Each line of the data that mentions the string "高清下载" needs to be identified and copied.

====== DATA EXTRACTS ======

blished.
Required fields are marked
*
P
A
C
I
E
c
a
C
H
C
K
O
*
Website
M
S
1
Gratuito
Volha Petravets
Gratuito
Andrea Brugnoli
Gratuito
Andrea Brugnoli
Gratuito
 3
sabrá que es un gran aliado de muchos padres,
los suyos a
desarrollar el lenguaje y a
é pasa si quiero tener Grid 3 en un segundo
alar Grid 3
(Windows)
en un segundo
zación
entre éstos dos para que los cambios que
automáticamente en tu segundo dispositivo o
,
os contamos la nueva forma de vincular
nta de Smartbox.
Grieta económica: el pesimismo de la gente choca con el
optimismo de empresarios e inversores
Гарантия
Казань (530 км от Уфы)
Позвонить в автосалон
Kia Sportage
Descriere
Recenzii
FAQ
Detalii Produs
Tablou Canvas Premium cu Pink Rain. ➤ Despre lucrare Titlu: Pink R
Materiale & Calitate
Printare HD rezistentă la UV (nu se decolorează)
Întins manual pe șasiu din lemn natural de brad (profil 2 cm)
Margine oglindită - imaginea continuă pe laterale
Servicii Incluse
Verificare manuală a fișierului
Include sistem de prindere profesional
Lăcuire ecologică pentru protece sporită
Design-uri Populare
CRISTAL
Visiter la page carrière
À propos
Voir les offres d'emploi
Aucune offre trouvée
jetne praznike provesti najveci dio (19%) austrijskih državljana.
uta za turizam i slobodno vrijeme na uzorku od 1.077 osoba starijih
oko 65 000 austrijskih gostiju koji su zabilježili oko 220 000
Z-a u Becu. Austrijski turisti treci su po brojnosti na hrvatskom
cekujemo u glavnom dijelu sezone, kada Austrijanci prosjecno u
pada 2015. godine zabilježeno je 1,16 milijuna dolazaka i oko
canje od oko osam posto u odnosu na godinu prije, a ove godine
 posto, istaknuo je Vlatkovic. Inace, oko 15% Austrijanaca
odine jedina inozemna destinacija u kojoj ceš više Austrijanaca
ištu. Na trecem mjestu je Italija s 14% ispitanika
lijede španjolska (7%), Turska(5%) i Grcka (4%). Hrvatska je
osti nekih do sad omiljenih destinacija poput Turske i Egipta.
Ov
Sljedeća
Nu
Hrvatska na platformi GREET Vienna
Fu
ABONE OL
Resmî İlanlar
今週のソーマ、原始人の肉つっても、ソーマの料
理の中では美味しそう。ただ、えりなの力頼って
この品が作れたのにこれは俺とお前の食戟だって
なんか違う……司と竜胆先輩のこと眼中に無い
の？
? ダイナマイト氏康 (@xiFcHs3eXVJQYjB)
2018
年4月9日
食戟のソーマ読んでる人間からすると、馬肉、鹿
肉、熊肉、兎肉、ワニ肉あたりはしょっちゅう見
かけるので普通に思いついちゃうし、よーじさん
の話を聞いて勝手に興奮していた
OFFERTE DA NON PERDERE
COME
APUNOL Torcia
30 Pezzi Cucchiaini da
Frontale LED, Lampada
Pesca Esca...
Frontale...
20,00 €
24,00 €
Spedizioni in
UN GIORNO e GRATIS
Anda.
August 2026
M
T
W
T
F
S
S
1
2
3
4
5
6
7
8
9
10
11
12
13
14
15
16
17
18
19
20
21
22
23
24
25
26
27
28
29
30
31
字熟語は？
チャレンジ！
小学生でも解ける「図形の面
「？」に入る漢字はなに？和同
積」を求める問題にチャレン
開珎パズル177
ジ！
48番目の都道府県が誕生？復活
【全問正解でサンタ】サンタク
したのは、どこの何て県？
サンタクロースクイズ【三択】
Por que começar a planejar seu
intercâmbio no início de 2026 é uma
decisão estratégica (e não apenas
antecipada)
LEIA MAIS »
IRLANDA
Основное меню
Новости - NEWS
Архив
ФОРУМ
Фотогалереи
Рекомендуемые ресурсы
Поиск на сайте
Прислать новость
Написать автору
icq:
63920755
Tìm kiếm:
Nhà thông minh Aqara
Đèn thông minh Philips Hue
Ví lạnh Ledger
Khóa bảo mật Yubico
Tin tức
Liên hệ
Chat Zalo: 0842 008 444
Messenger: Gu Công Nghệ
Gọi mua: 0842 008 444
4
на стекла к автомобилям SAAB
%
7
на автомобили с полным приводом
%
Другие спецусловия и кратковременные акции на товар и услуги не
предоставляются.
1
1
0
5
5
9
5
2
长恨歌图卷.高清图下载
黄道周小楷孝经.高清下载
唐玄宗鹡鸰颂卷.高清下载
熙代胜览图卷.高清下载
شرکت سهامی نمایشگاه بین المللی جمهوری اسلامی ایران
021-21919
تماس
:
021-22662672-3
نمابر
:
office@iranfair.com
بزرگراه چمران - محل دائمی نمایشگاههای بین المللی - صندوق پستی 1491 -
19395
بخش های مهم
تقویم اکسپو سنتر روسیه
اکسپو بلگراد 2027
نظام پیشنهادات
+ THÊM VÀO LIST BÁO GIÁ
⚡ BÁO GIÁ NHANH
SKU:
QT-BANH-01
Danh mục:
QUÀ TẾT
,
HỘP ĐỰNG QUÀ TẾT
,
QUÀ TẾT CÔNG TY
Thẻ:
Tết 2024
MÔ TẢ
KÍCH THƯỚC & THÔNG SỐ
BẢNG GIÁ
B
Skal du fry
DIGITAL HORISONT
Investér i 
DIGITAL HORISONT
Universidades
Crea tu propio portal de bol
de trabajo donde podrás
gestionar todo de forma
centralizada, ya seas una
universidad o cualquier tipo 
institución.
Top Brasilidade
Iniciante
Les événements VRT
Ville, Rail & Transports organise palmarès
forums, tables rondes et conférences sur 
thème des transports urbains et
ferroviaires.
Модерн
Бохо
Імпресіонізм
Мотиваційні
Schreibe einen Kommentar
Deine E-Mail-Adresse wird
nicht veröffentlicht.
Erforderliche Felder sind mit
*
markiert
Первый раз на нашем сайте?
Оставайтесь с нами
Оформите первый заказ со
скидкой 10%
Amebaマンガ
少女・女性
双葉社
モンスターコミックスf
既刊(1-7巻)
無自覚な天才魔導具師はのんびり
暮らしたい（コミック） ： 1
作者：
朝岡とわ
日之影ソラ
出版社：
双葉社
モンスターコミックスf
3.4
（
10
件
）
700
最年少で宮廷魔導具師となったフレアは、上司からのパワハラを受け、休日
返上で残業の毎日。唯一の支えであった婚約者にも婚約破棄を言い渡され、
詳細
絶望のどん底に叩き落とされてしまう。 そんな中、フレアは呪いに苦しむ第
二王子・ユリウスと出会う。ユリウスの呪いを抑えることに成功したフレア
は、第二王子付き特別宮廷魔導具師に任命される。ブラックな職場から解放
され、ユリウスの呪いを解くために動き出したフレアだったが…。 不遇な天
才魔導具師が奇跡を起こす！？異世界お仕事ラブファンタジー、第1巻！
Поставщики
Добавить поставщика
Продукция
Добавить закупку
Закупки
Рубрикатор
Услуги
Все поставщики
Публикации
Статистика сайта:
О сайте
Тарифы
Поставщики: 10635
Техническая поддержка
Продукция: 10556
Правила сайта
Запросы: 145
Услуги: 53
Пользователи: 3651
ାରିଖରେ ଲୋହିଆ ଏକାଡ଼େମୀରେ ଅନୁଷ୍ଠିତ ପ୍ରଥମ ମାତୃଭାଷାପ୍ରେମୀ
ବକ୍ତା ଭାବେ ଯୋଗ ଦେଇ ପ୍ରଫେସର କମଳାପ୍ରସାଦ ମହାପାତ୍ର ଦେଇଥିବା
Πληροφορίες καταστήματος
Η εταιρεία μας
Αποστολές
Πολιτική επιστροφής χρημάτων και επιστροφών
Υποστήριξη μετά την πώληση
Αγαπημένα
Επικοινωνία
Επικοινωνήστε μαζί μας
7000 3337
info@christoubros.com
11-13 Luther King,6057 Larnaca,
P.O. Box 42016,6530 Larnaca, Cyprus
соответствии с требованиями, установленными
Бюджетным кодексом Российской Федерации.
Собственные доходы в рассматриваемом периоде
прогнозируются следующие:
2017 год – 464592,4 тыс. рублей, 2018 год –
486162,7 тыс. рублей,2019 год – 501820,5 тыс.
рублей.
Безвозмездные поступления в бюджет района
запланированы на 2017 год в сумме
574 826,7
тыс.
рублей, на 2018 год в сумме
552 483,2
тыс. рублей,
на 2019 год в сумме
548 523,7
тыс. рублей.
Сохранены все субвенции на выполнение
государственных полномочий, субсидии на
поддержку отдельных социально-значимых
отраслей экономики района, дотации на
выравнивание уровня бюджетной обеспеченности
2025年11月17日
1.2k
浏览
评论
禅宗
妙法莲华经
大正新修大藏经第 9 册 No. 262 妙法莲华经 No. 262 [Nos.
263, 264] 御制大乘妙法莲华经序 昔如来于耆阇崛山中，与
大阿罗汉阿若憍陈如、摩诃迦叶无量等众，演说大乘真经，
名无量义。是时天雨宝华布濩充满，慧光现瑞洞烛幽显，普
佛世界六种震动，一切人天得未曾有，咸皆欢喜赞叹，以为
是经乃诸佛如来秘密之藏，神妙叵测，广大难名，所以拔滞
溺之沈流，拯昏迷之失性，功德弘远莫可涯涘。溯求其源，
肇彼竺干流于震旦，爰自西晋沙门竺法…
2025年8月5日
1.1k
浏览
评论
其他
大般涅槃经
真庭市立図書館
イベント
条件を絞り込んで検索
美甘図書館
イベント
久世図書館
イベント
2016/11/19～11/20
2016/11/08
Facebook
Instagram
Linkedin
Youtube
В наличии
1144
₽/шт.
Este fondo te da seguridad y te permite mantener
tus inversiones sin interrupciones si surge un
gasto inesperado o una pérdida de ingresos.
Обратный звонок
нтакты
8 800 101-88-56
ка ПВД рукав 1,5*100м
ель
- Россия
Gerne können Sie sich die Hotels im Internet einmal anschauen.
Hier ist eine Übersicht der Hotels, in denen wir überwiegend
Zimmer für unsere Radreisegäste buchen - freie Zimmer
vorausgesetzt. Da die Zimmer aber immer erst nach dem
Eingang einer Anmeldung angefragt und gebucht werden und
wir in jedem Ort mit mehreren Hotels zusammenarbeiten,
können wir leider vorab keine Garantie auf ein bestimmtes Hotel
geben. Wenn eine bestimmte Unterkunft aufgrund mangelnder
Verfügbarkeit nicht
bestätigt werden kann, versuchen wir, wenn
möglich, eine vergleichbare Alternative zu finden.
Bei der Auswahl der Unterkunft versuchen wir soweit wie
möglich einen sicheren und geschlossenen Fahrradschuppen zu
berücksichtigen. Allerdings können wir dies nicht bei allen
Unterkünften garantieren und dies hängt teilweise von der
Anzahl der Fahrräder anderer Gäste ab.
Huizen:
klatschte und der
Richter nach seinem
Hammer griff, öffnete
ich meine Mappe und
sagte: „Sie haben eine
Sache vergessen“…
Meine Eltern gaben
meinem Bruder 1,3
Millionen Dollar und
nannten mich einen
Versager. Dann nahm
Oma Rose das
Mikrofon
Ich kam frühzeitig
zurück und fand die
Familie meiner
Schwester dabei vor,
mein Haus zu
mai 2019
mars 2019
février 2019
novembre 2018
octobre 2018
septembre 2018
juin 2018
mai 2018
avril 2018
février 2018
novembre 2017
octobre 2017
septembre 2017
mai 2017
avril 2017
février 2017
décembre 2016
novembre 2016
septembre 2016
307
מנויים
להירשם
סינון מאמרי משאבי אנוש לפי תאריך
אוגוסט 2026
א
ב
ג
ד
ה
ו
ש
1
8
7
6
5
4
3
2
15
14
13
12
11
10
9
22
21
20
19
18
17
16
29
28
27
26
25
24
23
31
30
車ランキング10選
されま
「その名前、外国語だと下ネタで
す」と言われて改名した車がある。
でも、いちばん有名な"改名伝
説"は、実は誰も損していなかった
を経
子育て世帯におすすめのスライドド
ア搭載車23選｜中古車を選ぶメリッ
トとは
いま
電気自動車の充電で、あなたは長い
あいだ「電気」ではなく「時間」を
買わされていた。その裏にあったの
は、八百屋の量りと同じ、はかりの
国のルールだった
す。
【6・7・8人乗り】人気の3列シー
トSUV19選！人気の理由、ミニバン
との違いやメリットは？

======

__RESPONSE BOX__
黄道周小楷孝经.高清下载
唐玄宗鹡鸰颂卷.高清下载
熙代胜览图卷.高清下载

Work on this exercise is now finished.